The cross-cultural tension actually adds a nice depth to this series, which otherwise falls into familiar patterns. Stark is in Japan to mass produce a new Iron Man prototype he’s calling Dio, thinking that these new suits will enable Japan to defend itself from anything and that he’ll be welcomed with open arms. The lead scientist is Dr. Tanaka, a serious woman with whom Stark spends a lot of time. Then there’s the reporter Nanami Ota, a woman who keeps trying to get an exclusive interview with Stark and ends up getting caught up in his escapades.

The villainy comes courtesy of Zodiac, an organization that throws such things at Iron man as Scorpio, a bio-electrical-mechanic giant scorpion, or Cancer, an enormous crab counterpart, or a bull robotic that’s operated by a Zodiac “convert.” But there’s more. At the heart of it all is technology from a shelved operation called The Tesla Project, in which Japanese scientists sought to manipulate and control the weather. Soon scientists affiliated with the old program start turning up dead—sucked into a series of deadly tornadoes that have uncharacteristically started ravaging Japan. And Stark is called upon to defend himself when an illegal plutonium smuggling operation is discovered.

I’m sure that plenty of viewers will think that the battles are the high point, but for me it was the cross-cultural tensions. Yes, some of them are resolved way too quickly—as when Stark tries to help a rescue team that displays the same resentment he experienced elsewhere, but which changes after he does something heroic. But at least it’s an element of human interaction in a series that could have become as robotic as the mechanical nemeses.
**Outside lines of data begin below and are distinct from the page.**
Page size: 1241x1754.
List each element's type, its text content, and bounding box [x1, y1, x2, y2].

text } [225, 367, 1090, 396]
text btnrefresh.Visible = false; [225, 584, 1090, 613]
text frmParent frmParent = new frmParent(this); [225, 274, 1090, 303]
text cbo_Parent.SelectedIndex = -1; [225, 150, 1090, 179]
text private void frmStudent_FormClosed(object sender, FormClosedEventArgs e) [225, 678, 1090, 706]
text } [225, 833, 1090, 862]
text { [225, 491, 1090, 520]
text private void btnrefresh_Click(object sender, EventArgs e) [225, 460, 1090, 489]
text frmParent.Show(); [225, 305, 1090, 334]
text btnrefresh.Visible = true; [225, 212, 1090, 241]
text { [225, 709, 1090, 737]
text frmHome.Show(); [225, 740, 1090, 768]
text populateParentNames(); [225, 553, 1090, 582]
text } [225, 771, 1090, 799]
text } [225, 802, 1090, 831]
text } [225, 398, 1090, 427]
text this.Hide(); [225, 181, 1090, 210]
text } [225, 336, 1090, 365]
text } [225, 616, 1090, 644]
Total run-time is 287 minutes.

“Iron Man” is presented in 1.85:1 anamorphic widescreen, and it looks great in standard definition, with bright colors, distinct edges, and the kind of detail you start to expect with even DVDs these days.
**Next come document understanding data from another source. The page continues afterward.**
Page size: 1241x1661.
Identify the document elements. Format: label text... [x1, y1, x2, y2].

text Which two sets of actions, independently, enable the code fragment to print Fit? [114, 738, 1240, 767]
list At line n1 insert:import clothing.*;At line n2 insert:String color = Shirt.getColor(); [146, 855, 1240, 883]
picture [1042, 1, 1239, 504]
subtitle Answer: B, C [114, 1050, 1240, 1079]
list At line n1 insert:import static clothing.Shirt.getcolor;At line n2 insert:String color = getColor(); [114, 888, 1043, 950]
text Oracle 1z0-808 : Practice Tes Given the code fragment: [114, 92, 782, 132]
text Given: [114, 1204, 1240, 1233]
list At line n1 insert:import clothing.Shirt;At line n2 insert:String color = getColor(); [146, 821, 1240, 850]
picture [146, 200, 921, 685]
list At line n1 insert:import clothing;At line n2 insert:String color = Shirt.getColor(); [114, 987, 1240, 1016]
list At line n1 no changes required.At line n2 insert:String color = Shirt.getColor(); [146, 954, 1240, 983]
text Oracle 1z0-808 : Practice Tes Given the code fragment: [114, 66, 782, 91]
The audio options are an English or Japanese Dolby Digital 5.1, with Japanese the default. Subtitles are in English and English SDH, with English subtitles the default. For a 5.1 audio it’s not as dynamic a soundtrack as fans might have hoped for, but for a TV series it’s a pretty bold and full sound. The bass may not rumble, but it resonates, and the rear effects speakers come alive when they need to.

Two bonus features are provided on the first disc, and two on the second. “The Marvel Anime Universe: Re-Imagining Iron Man” (10 min.) brings on people associated with Marvel Television and the Japanese animation studio responsible for the series. They’re all passionate and articulate, and when one of them says anime brings “a depth of storytelling and emotion that we don’t get to experience in western animation” we’re reminded that these episodes are pitched at adults, not children. There’s nothing R or even PG-13 rated here—no “Archer” stuff, in other words—but that certainly explains the cultural contexts and an emphasis on the politics of human interaction. “Voicing Tony Stark: Interview with Keiji Fujiwara” (5 min.) shows the voice talent in an Animax promo interview talking about his role and his take on the character.
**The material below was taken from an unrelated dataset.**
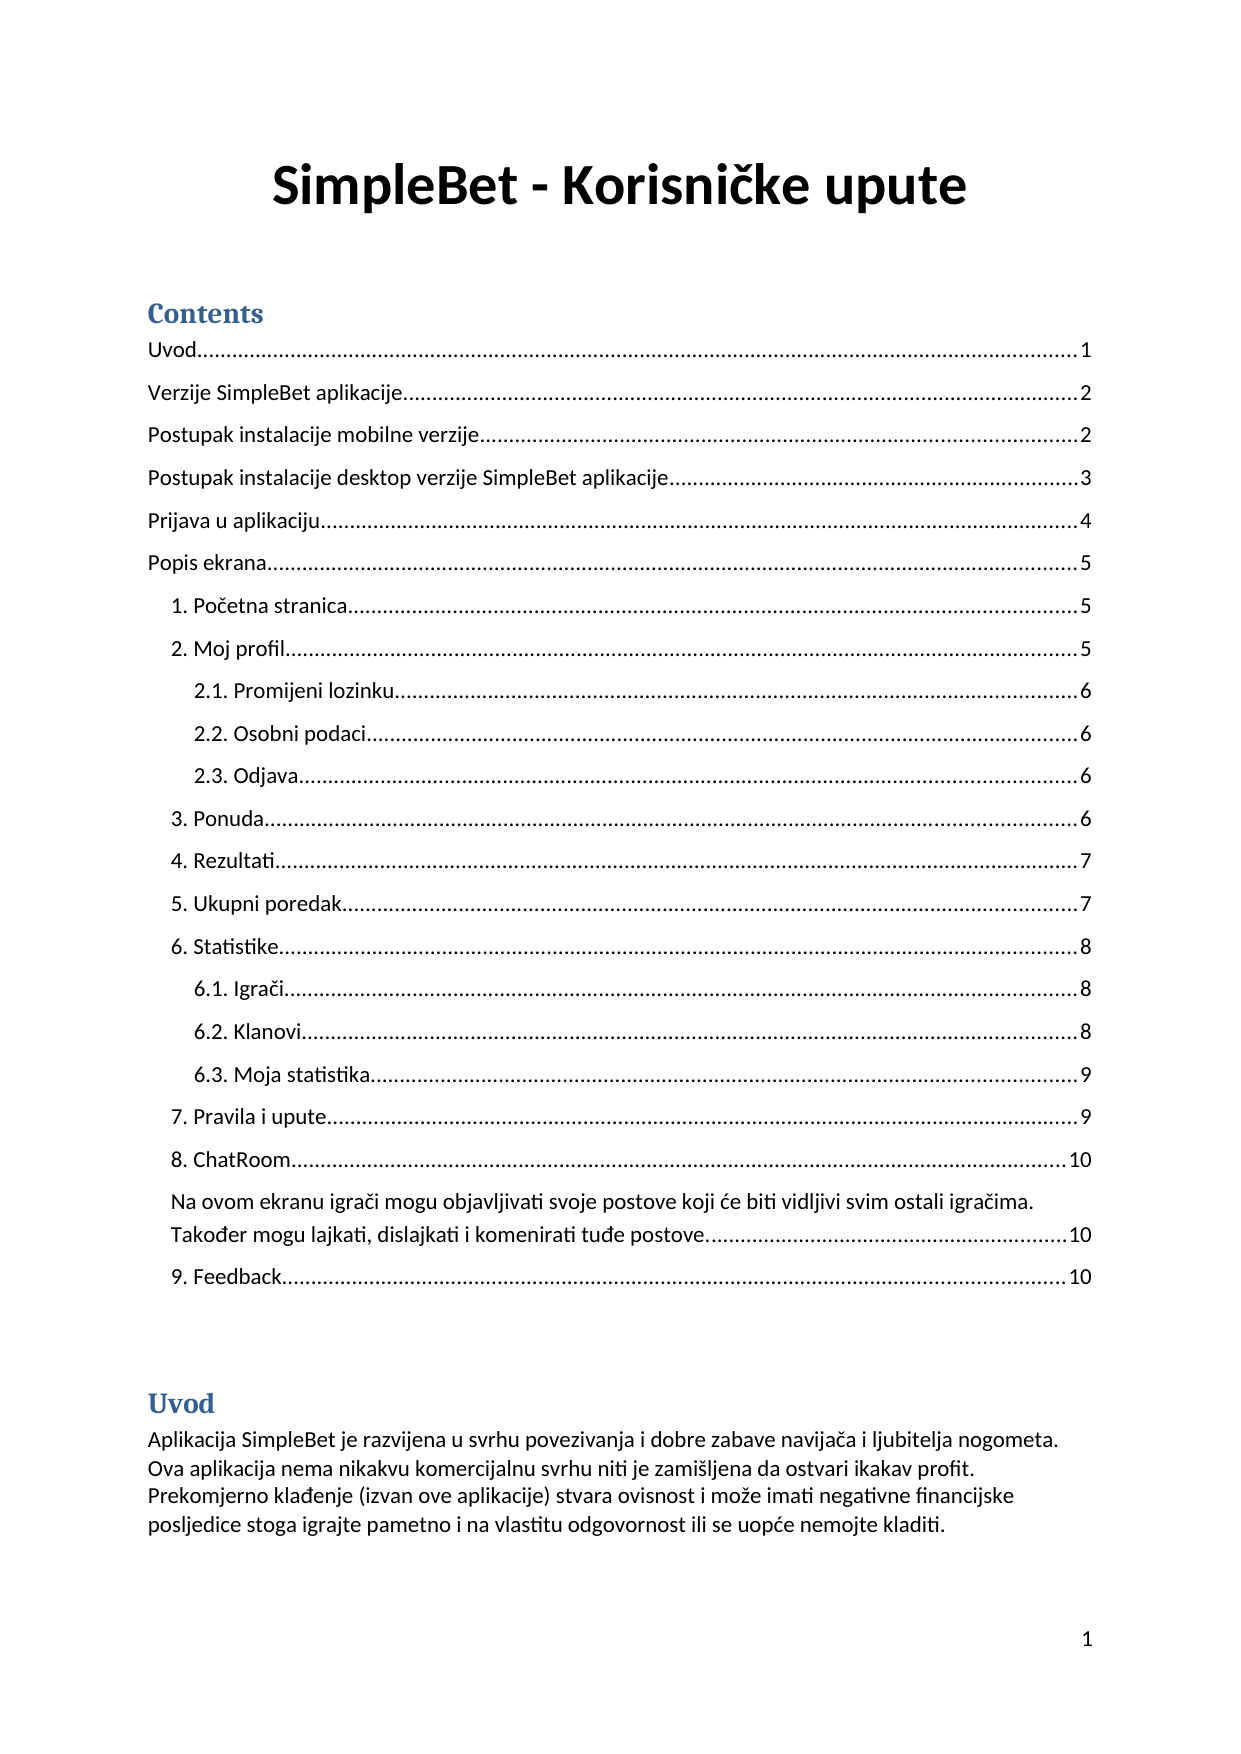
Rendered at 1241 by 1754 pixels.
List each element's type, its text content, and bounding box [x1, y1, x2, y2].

text SimpleBet - Korisničke upute [148, 148, 1093, 219]
subtitle Uvod [148, 1387, 1093, 1421]
text Aplikacija SimpleBet je razvijena u svrhu povezivanja i dobre zabave navijača i ljubitelja nogometa. Ova aplikacija nema nikakvu komercijalnu svrhu niti je zamišljena da ostvari ikakav profit. Prekomjerno klađenje (izvan ove aplikacije) stvara ovisnost i može imati negativne financijske posljedice stoga igrajte pametno i na vlastitu odgovornost ili se uopće nemojte kladiti. [148, 1426, 1093, 1538]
On disc two, the bonus features didn’t come up on my stand-alone player but did when I checked it on my computer. Included here is “21st Century Hero: The Technology of Iron Man” (7 min.) in which the Marvel TV and anime production team talk about the evolution of Iron Man’s uniform, with a blend of talking heads and animated clips. It’s probably the best of the bonus features. Then there’s a “Special Cross Talk: Iron Man and Wolverine” (29 min.) feature that gets two animators from the Iron Man team (Yuzo Sato and Tosohiki Inoue) and two from the Wolverine team (Hiroshi Aoyama and Kengo Kaji) talking about the characters in context and the challenges each presents.

Bottom line:
The story is overly familiar, but cross-cultural tensions and a weather-manipulating doomsday machine, combined with some fine drawing and animation, make “Iron Man” an above-average superhero entry.